● **ASSIGNED TASK**
Give the total of lines holding the word "Shift" in the records below, and nothing else.

[Modification records]
========================================

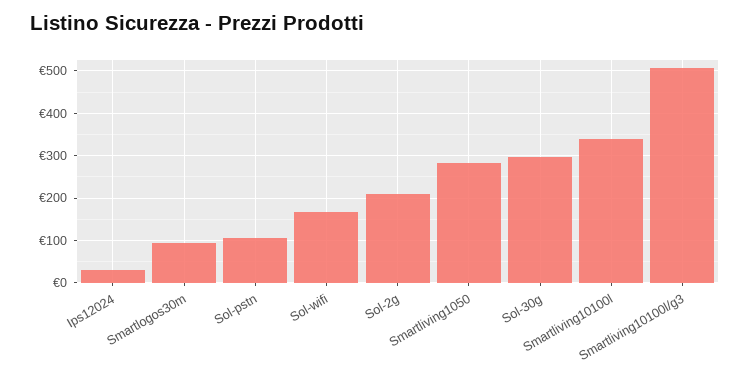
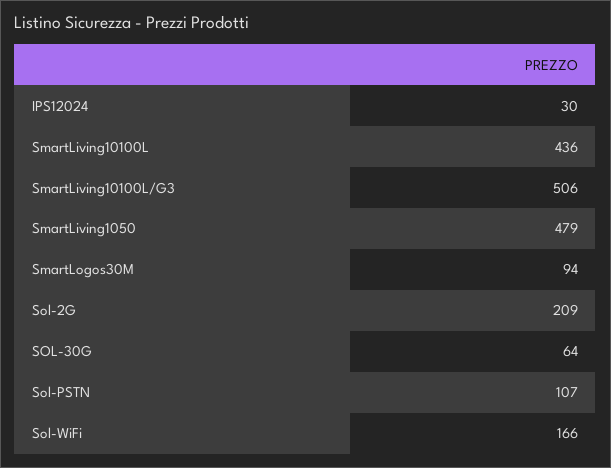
Smartliving1050: 280 -> 479
Sol-30g: 300 -> 64
Smartliving10100l: 340 -> 436

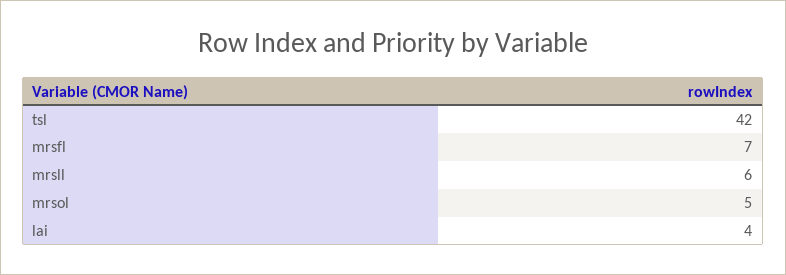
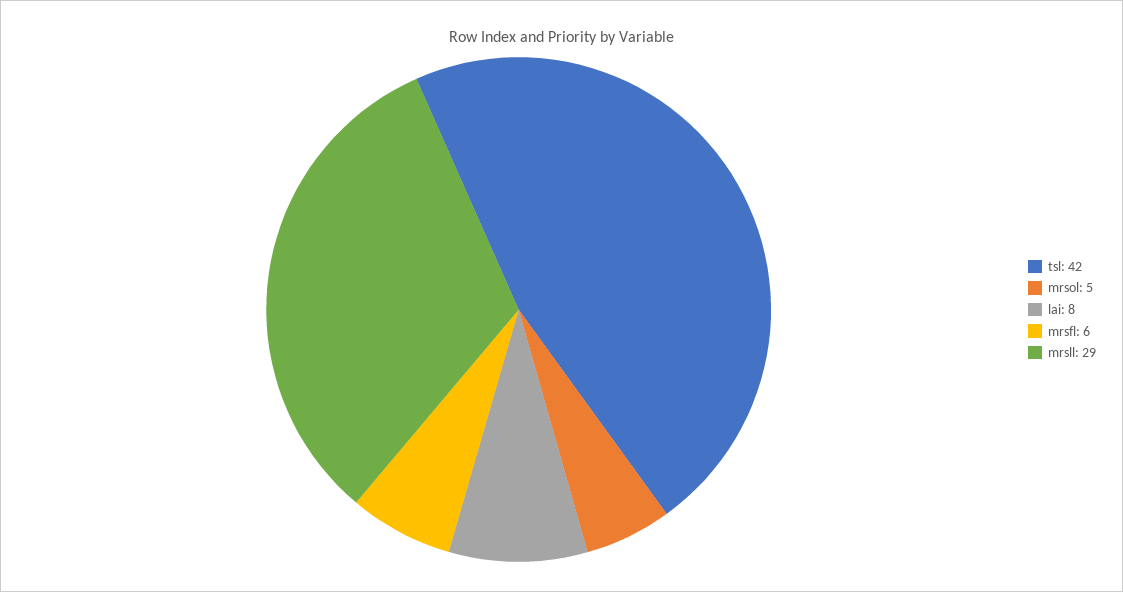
mrsfl: 7 -> 6
mrsll: 6 -> 29
lai: 4 -> 8

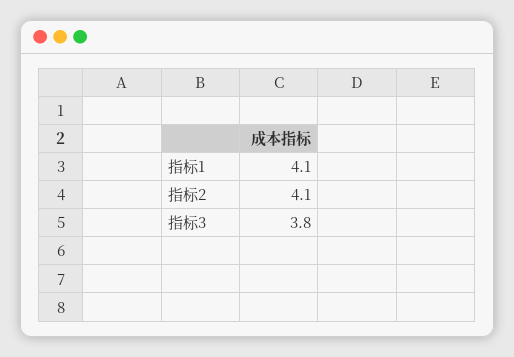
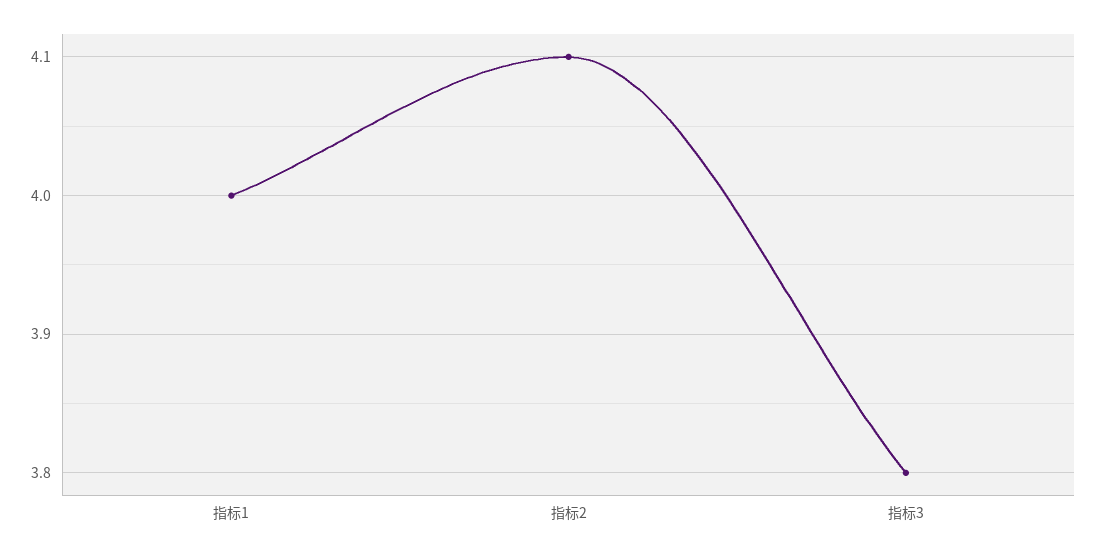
指标1: 4.1 -> 4

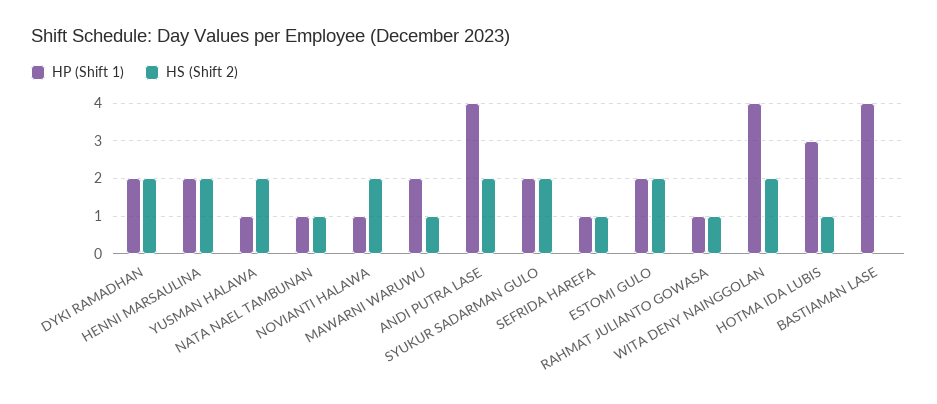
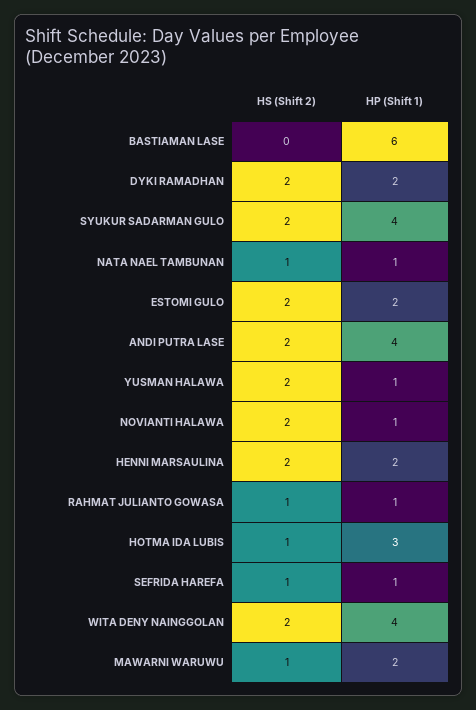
HP (Shift 1), SYUKUR SADARMAN GULO: 2 -> 4
HP (Shift 1), BASTIAMAN LASE: 4 -> 6

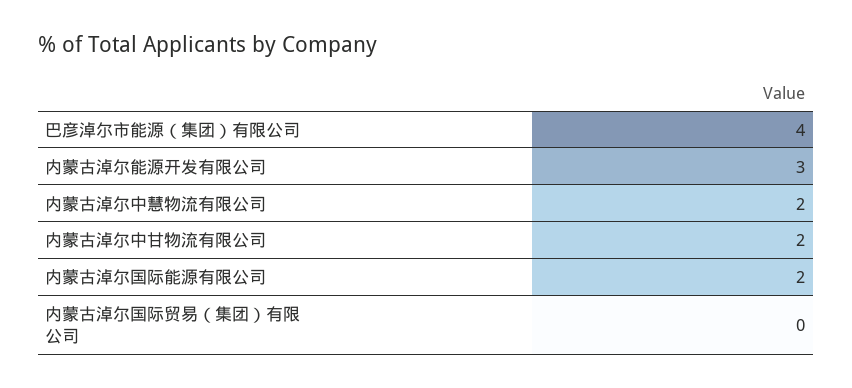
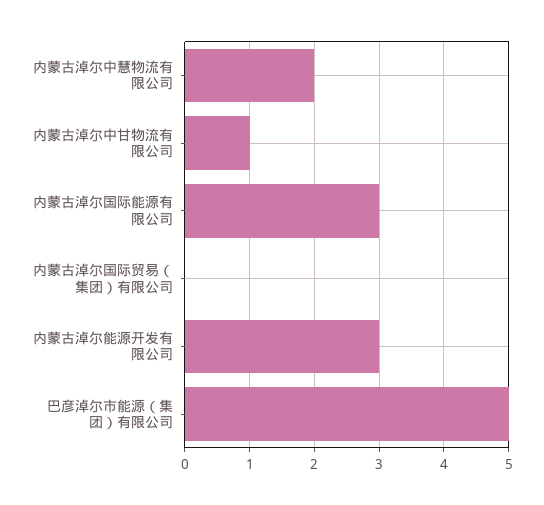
巴彦淖尔市能源（集团）有限公司: 4 -> 5
内蒙古淖尔中甘物流有限公司: 2 -> 1
内蒙古淖尔国际能源有限公司: 2 -> 3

========================================

● **TASK RESULT**
2